== 課題内容 ==
ホテルの食品ロス削減についてのインタビュー記事を、最後の文の後から書き進めてください。

== 本文 ==
三井不動産ホテルマネジメント様は国内外に40ヶ所のホテルを運営されています。

今回インタビューさせていただいた「ホテル ザ セレスティン東京芝」様では、2022年7月からTABETEを導入いただき、朝食ビュッフェで余ってしまったパンやお料理を詰め合わせで出品され、50%以上の食品ロス削減に成功されました。

ハイクラスのホテルにおけるTABETE導入実績が少ない中で、独自のノウハウを活かしたオペレーションを設計。安心・安全を第一に、HACCP含めた衛生基準をクリアした上でTABETEをご活用いただいている株式会社三井不動産ホテルマネジメント様に、食品ロス削減のノウハウをお伺いしました。

■今回お話を伺った方
・小野寺さん(写真右から三番目):
  ホテル ザ セレスティン東京芝 統括総支配人
・元小出さん(写真右から二番目):
  ホテル ザ セレスティン東京芝 総調理長
・村田さん(写真一番右):
  業務推進本部 クオリティマネジメント部
  サステナビリティ推進室 次長

当社のサステナビリティ5本柱のうち1つが「食品ロス」。取り組みに向け調査した結果、TABETEが一番の導入候補に

篠田:最初に、TABETEを知っていただいたきっかけについて教えていただけますか?

== 抽出データ ==
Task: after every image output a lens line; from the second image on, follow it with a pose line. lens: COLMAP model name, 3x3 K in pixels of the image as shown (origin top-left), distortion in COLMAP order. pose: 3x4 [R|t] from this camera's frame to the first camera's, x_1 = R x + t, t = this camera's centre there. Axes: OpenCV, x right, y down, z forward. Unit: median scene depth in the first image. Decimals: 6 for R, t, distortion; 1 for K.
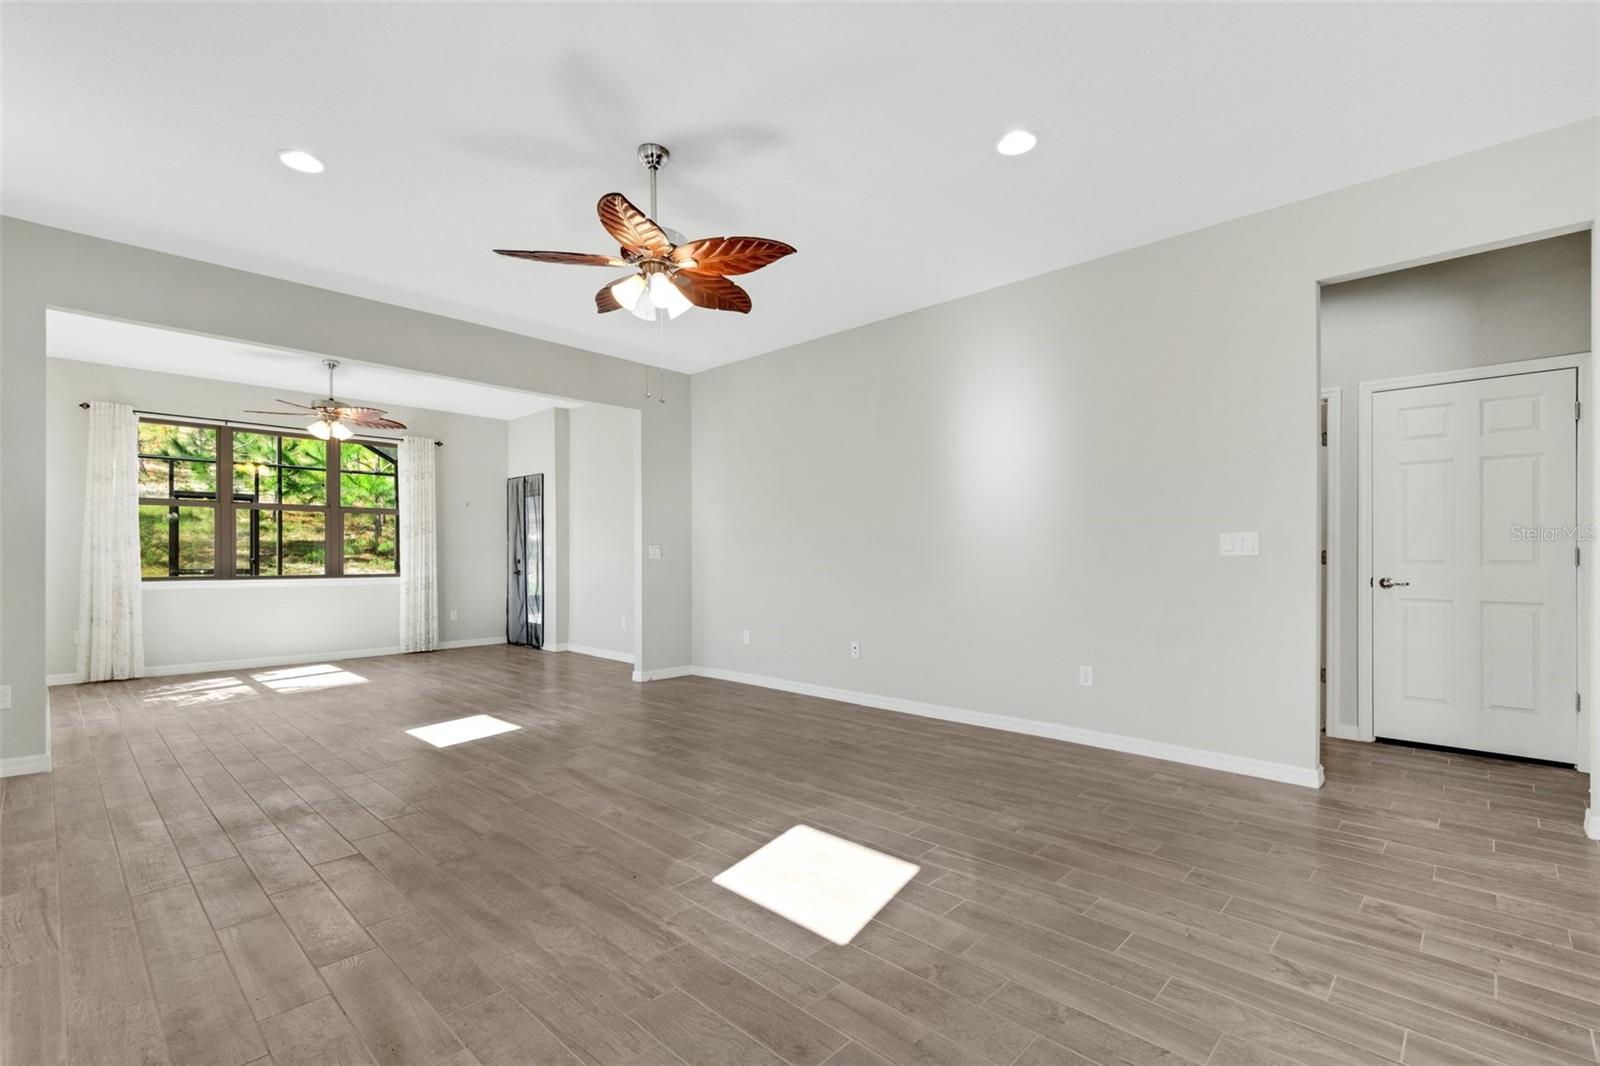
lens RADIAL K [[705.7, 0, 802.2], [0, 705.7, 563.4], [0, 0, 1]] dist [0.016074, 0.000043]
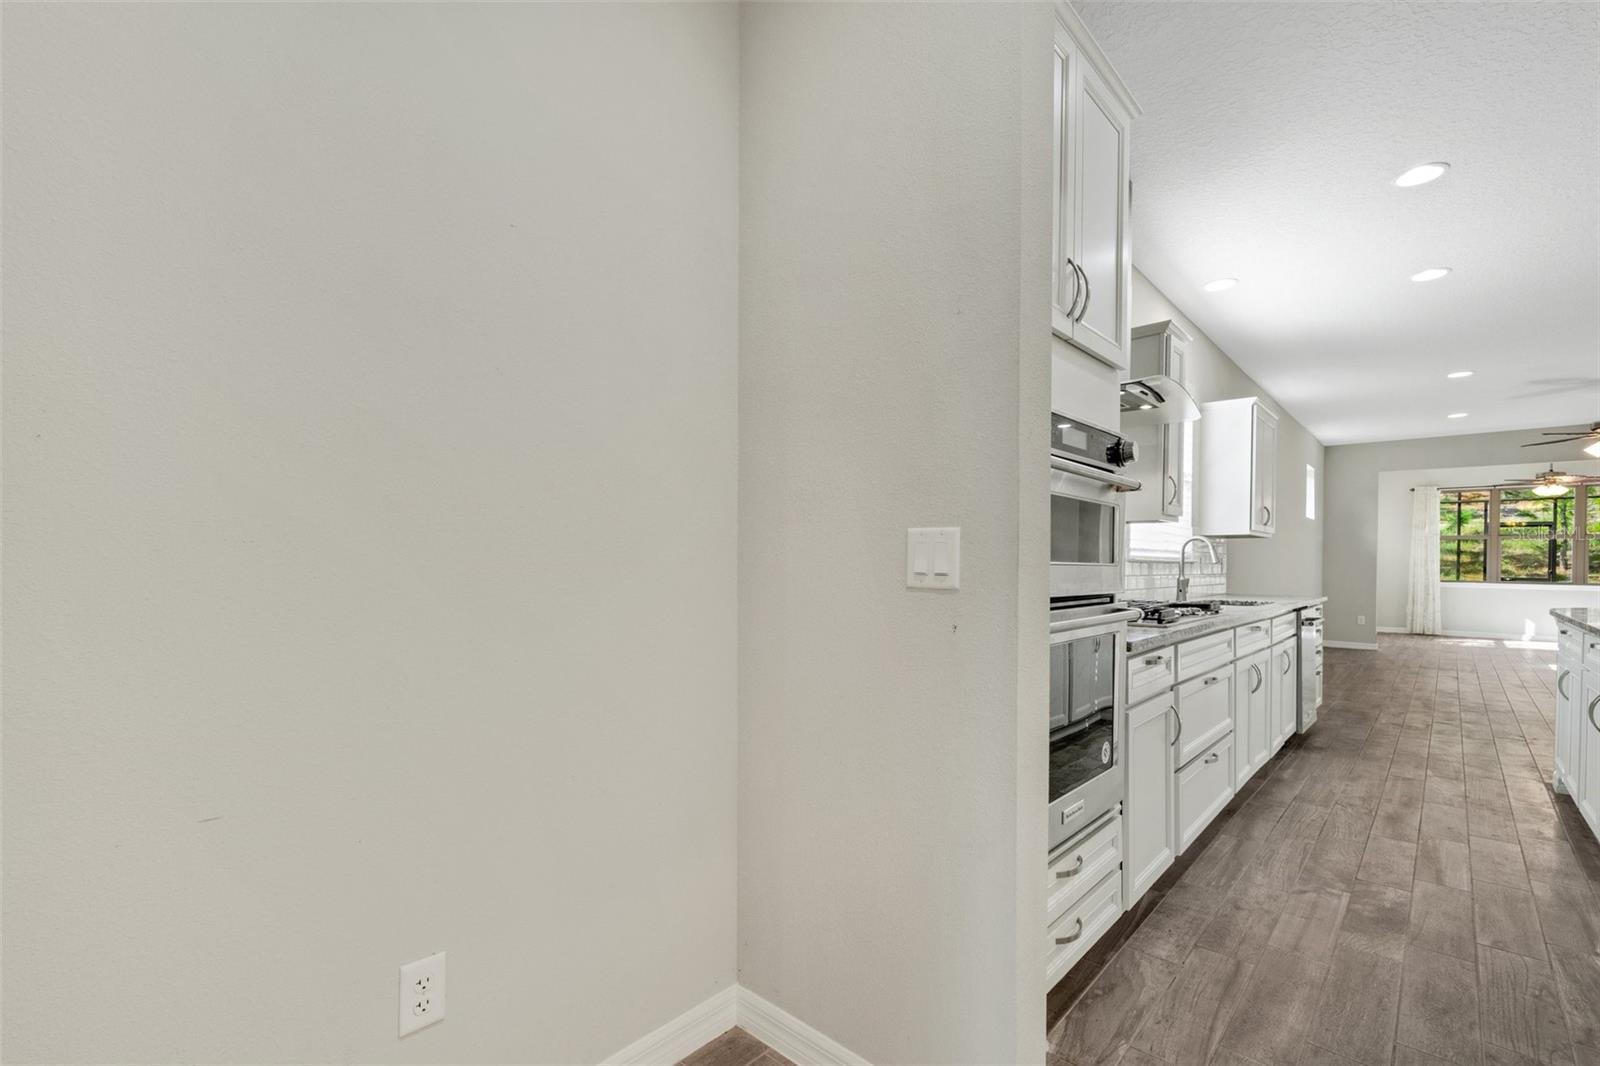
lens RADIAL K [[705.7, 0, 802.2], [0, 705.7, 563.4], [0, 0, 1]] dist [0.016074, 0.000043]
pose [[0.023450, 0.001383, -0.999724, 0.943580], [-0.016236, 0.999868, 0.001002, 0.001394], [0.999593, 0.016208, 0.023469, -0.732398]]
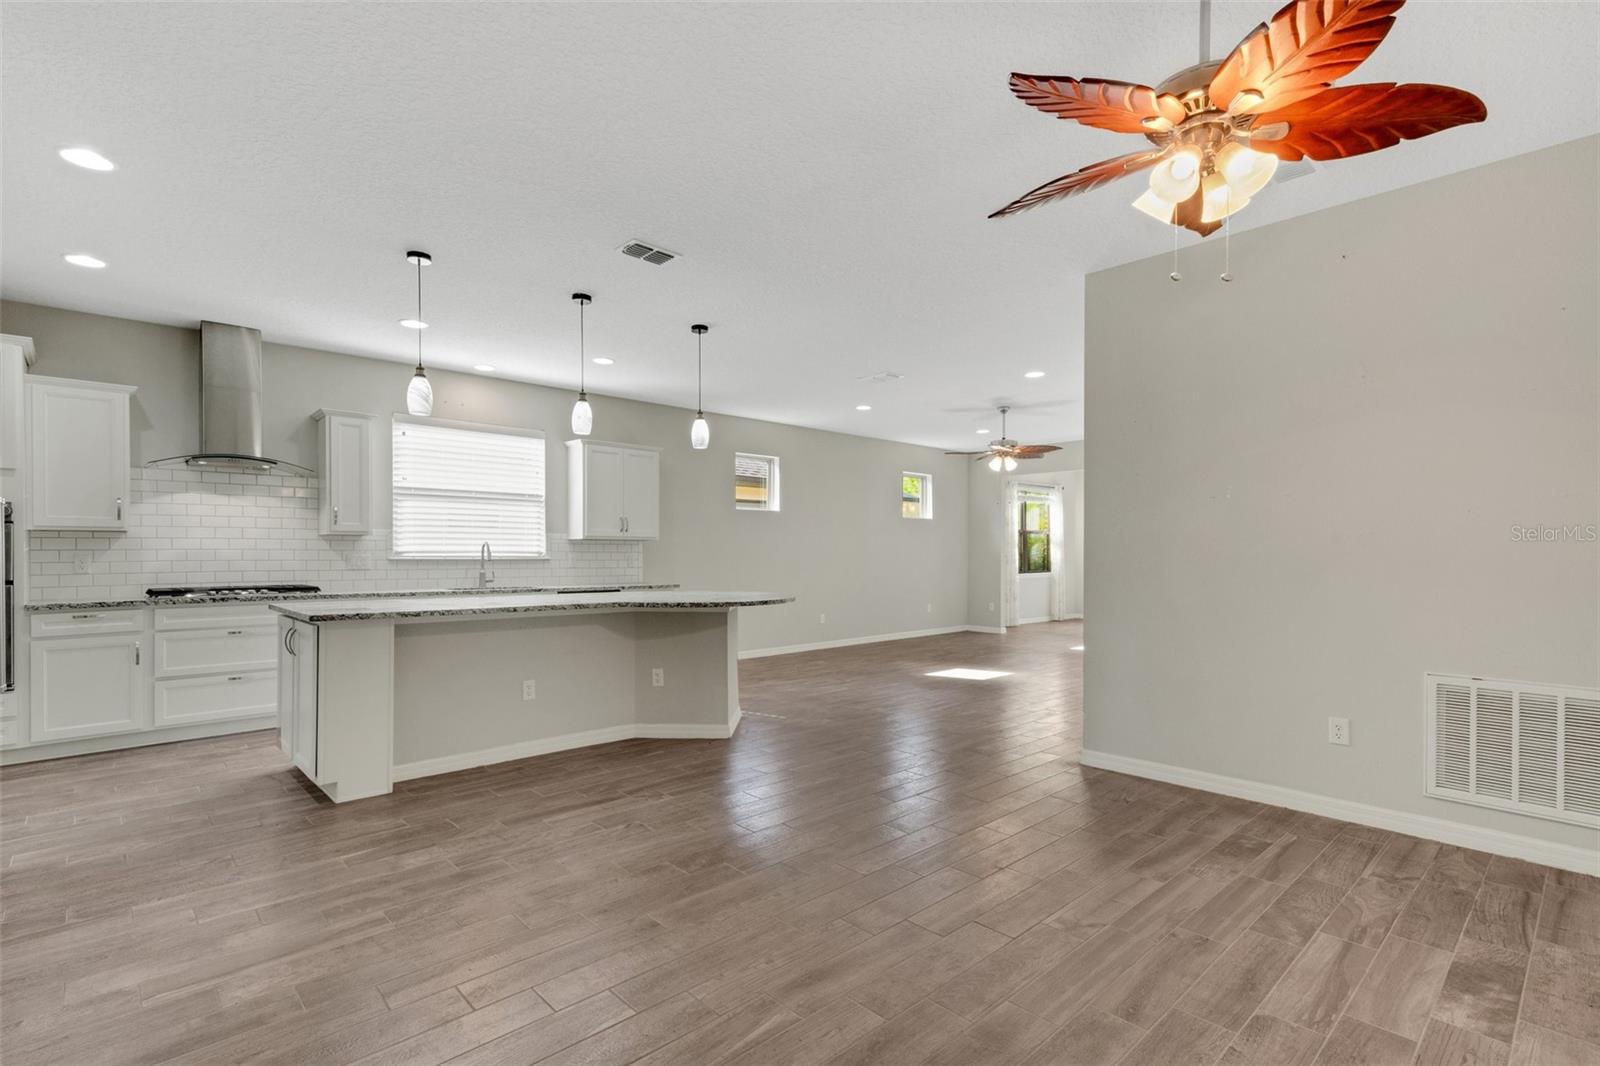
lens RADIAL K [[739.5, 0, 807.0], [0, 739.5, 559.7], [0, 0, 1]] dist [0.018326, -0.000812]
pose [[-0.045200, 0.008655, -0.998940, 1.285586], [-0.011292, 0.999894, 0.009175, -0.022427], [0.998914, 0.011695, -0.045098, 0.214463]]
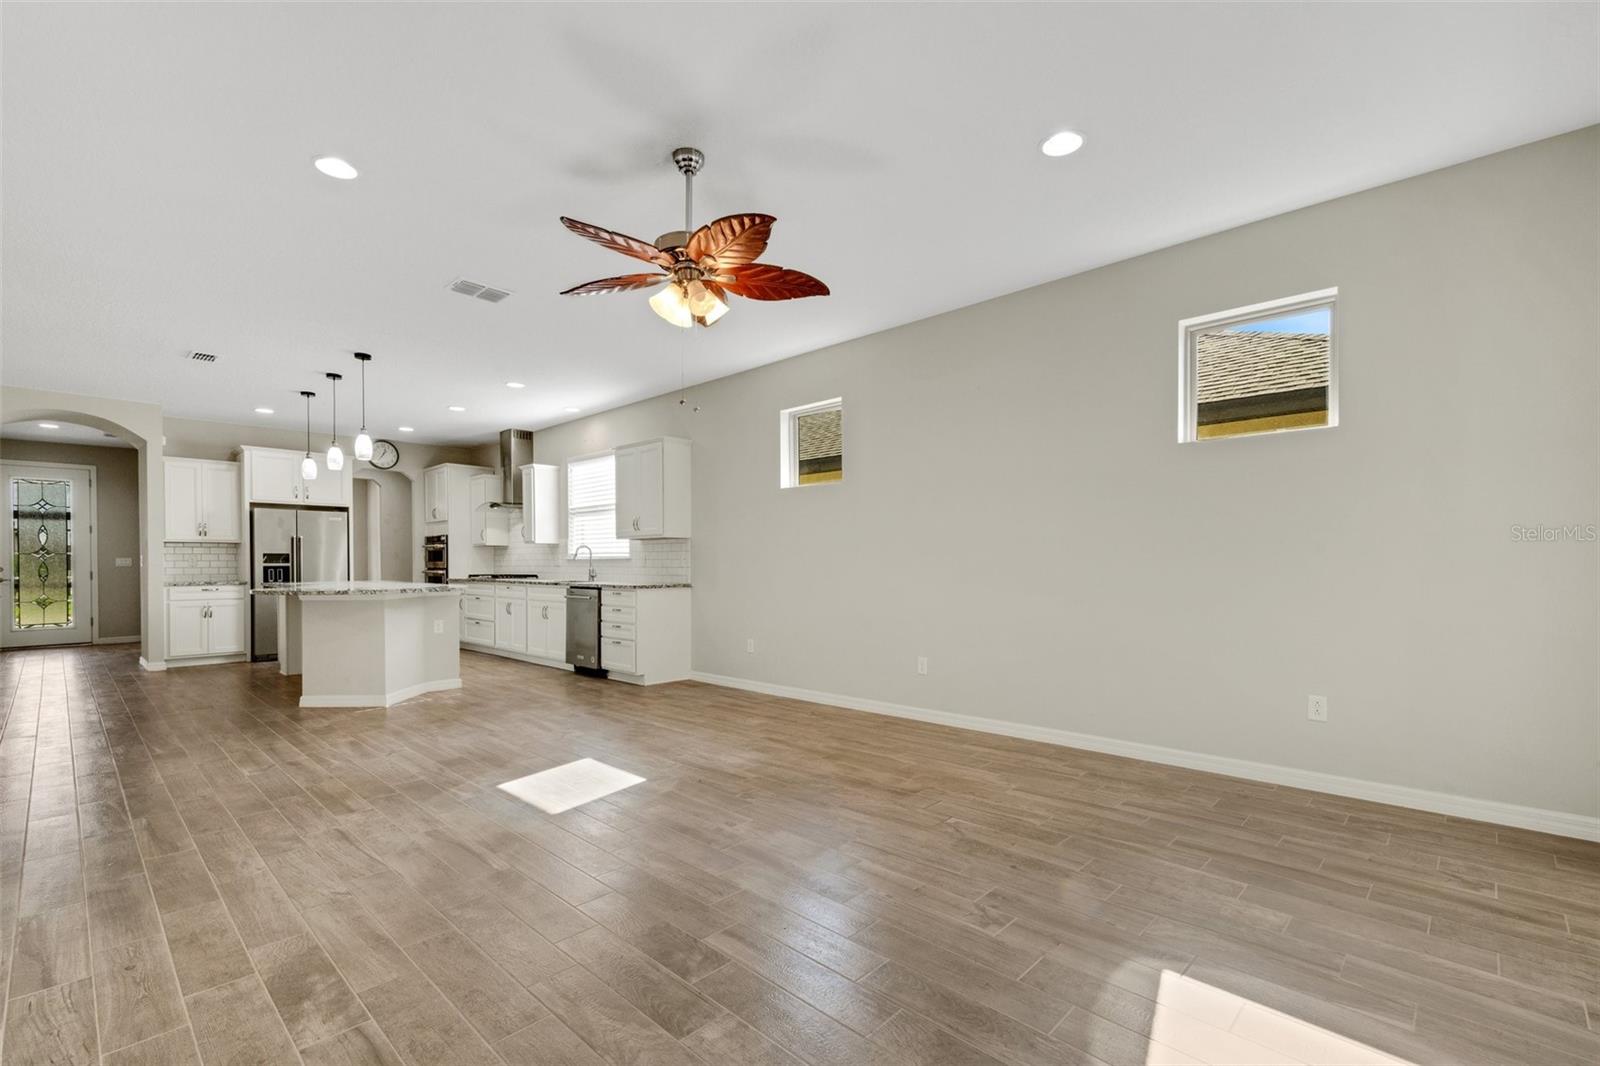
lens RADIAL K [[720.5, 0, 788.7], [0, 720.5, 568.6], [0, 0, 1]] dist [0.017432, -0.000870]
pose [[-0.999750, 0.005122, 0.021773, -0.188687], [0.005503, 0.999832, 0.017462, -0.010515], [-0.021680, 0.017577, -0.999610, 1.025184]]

...

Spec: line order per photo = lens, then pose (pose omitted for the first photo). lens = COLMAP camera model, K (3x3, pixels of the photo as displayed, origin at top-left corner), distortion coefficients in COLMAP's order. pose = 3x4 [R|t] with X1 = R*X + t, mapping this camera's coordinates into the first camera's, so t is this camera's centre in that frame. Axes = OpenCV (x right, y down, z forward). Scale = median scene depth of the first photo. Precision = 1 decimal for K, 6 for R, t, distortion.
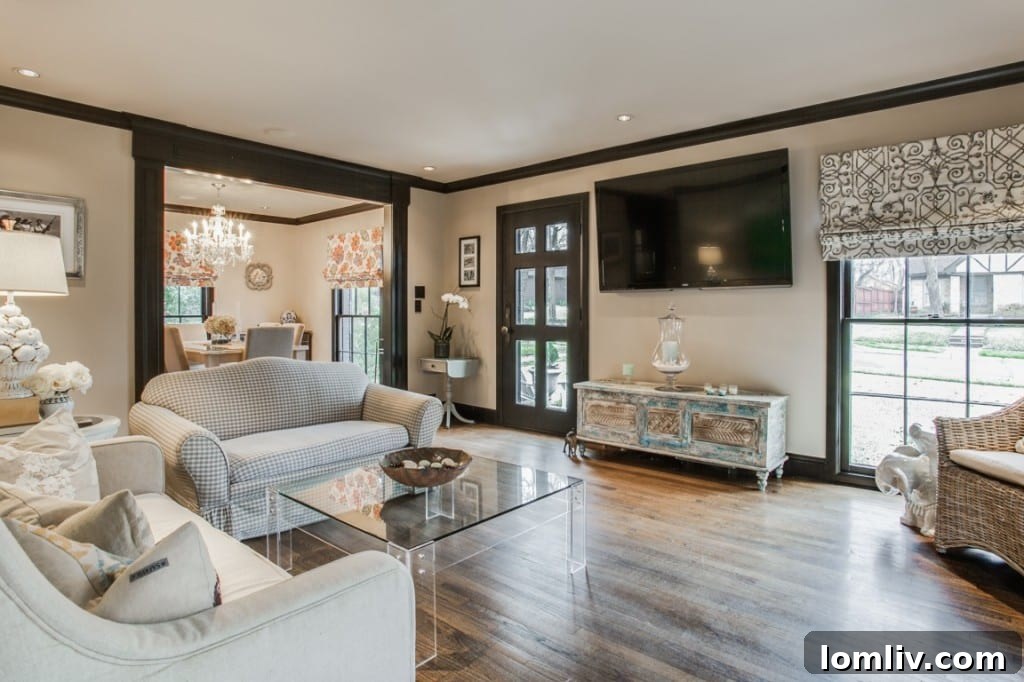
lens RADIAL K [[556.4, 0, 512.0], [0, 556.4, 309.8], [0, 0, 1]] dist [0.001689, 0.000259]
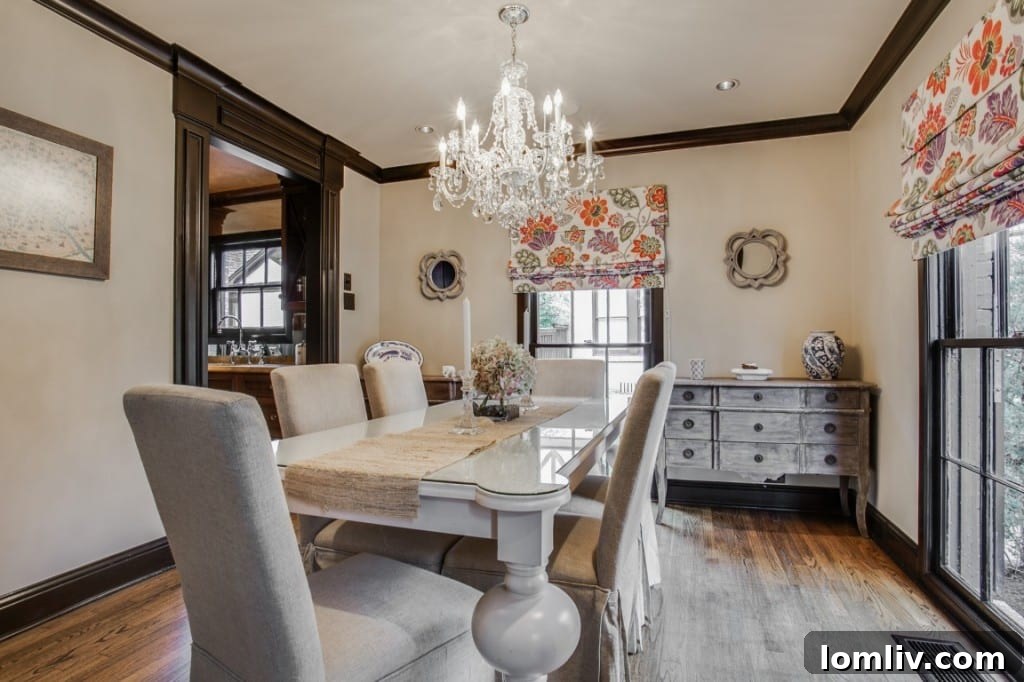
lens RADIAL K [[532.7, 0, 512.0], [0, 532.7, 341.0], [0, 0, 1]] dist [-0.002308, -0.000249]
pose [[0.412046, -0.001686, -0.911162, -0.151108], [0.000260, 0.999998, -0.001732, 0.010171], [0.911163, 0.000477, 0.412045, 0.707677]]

== 解答 ==
村田さん:弊社のサステナビリティにおける5本柱の取り組みの一つが、「食品ロス削減」です。その取り組み方針を決めるにあたり、インターネットで食品ロスに関するサービスや取り組みを研究し、何が弊社にマッチするかを調査していました。

村田さんはサステナビリティ推進室にて、サステナビリティに関する新規の取り組み提案、実施に向けた社内調整等をご担当されています。

実は、かなり早い段階でTABETEを見つけ、数年前のガイアの夜明けに取り上げられたことにも着目し、「これは自分達のホテルでも使えるのではないか?」と思い、ご連絡しました。

篠田:調べ始めた当初から、TABETEを見つけ出して、注目していただいていたのですね。ありがとうございます!ちなみに、他のサービスや取り組みとも比較されたのでしょうか?

村田さん:はい。網羅的に、全ての食品ロス削減サービスや取り組みは調べて比較いたしました。提案する以上、比較した上で一番良いと思えるものを、自信を持って提案する必要がありましたので。TABETEが一番マッチしたサービスだと感じたので、提案の一番に挙げました。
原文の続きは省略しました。